TEXT SHOWN:
This would be more of an x-file, IMO. And wherever you could place DeVito
would be entertaining.

------
omilu
When I was a teenager I was trying to impress some girls so I showed them the
head of this goat I had shot hunting, it had an impressive rack. I was storing
it in the fridge wrapped up in a trash bag because I wanted to show it to my
dad who was away on a trip.

Anyway they were kind of impressed cause they never saw that kind of thing
before being sheltered city girls. Then I had the inspiration to take the goat
head and sneak into the public pool and leave it in the life guard tower, the
girls were super excited like it was the funnest thing they ever did. It was a
great night. Don't know what ever happened with the lifeguard that found it.

The whole thing didn't have anything to do with satanism or ill will, just a
teenager trying to impress some girls and it worked.

------
Tunecrew
When I lived in Miami in the late 80s/early 90s there was a story about how
the main courthouse in Dade County had to clean up various parts of chickens,
goats, etc. most mornings from around the property. Allegedly, these were
sacrifices from practitioners of various Afro-Caribbean religions (just like
the article says) seeking to influence ongoing court cases.

EXTRACTED INFORMATION:
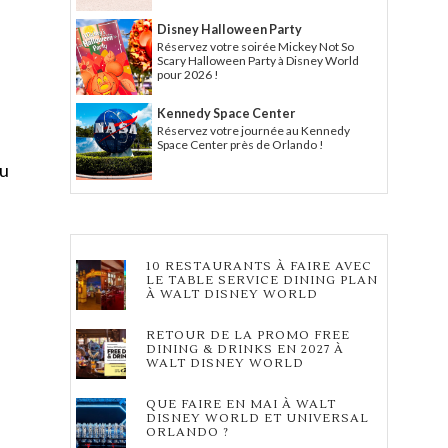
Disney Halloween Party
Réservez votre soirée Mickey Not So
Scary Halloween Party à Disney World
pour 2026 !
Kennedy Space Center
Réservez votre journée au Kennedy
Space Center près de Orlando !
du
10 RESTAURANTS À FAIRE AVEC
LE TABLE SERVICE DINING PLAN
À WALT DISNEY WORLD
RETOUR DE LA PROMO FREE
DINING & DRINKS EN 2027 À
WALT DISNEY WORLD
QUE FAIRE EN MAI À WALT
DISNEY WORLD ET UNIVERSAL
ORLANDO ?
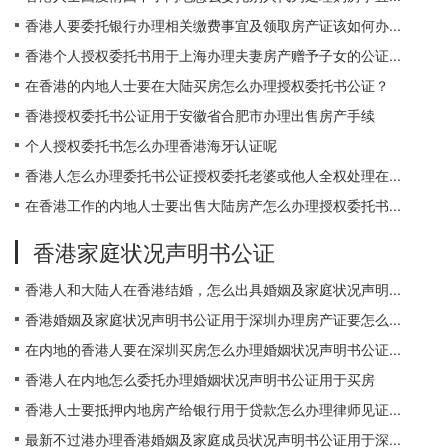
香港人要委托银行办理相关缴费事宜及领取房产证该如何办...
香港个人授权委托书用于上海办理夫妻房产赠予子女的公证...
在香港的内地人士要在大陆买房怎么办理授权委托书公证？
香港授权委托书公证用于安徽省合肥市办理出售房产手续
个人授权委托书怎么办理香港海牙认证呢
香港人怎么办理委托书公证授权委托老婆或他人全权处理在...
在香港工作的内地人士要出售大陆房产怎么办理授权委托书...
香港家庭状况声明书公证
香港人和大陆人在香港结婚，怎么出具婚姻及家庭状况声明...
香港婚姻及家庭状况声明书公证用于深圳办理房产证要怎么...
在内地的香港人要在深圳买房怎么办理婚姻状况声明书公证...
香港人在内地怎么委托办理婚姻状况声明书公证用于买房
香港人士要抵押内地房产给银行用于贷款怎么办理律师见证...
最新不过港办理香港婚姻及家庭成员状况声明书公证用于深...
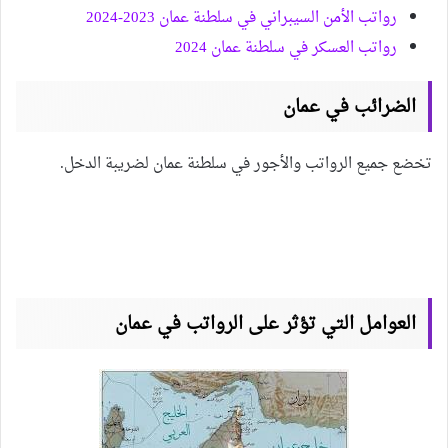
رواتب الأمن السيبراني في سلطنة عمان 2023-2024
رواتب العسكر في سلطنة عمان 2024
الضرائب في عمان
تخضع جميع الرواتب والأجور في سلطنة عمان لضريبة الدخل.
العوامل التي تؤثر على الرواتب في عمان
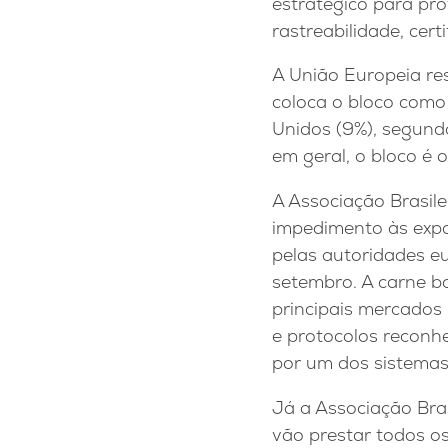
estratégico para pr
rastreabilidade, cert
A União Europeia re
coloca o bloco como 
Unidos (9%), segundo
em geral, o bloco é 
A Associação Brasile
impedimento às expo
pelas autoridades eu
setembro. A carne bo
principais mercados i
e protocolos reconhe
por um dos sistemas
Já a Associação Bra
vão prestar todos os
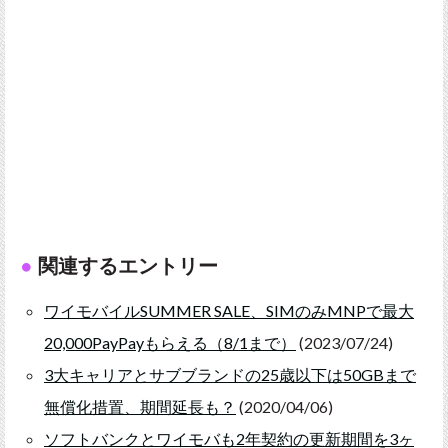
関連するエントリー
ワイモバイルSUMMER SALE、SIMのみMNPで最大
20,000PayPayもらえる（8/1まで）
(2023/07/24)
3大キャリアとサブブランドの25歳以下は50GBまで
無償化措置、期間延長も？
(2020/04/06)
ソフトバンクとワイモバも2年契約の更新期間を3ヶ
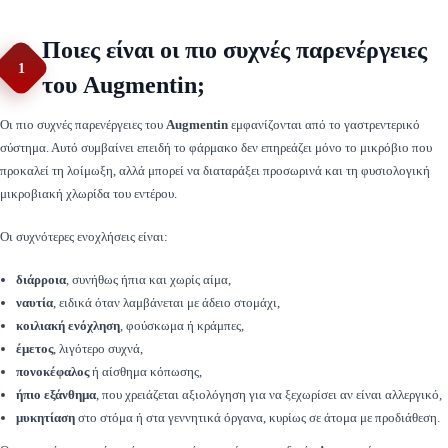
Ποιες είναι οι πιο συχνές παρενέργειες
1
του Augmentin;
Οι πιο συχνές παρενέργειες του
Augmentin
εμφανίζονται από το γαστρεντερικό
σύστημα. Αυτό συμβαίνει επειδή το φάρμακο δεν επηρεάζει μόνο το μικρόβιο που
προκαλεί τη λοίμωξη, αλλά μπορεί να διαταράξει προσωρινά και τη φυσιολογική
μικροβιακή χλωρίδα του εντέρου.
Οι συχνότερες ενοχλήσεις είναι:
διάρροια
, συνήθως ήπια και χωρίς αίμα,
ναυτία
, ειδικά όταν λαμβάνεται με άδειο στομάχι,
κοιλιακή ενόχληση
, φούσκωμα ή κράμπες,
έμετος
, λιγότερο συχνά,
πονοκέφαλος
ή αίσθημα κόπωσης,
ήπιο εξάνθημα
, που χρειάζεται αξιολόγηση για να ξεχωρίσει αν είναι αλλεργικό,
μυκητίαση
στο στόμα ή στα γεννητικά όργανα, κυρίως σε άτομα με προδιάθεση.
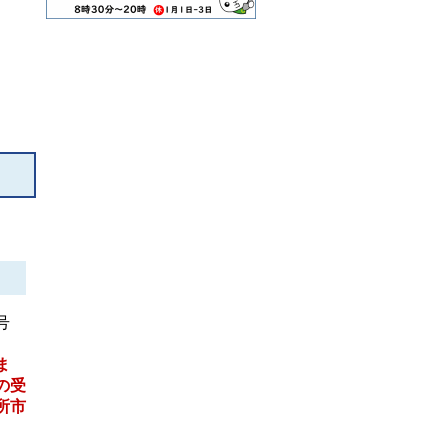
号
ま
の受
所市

ACTIVITIES:
A) In the forum thread, where did the teenager leave the goat head after sneaking into the public pool?
B) For each statement, say yes or no as to whether it agrees with the forum thread, and quote the words of the thread that decide it. (i) The goat head was kept in the fridge inside a trash bag. (ii) The poster who took the goat head says the prank was connected to satanism. (iii) The poster Tunecrew lived in Miami in the late 80s/early 90s.
C) Write the next part of the forum thread, picking up after its last sentence.
The rows have no part in any of these tasks.

EXERCISE RESPONSES:
A) In the life guard tower.

B)
(i) Yes: "I was storing it in the fridge wrapped up in a trash bag"
(ii) No: "The whole thing didn't have anything to do with satanism or ill will"
(iii) Yes: "When I lived in Miami in the late 80s/early 90s"

C)
It sounds a bit crazy, but at that time there were fairly frequent stories in
the news about Santeria, etc. followers being arrested for sacrificing goats
in their backyard and so on.

I stepped into an elevator in an office building once and there was a (live)
rooster in it...

------
Semiapies
Just as a side note, I like reading a report about something where it's clear
the author did their homework and pounded the pavement.

------
crmd
My neighbor's dog found a cow tongue full of nails hammered through in
prospect park. I saw the pic this morning, it was pretty gross.

------
curiously
so with all the surveillance in the city they don't know who's been putting
these things up?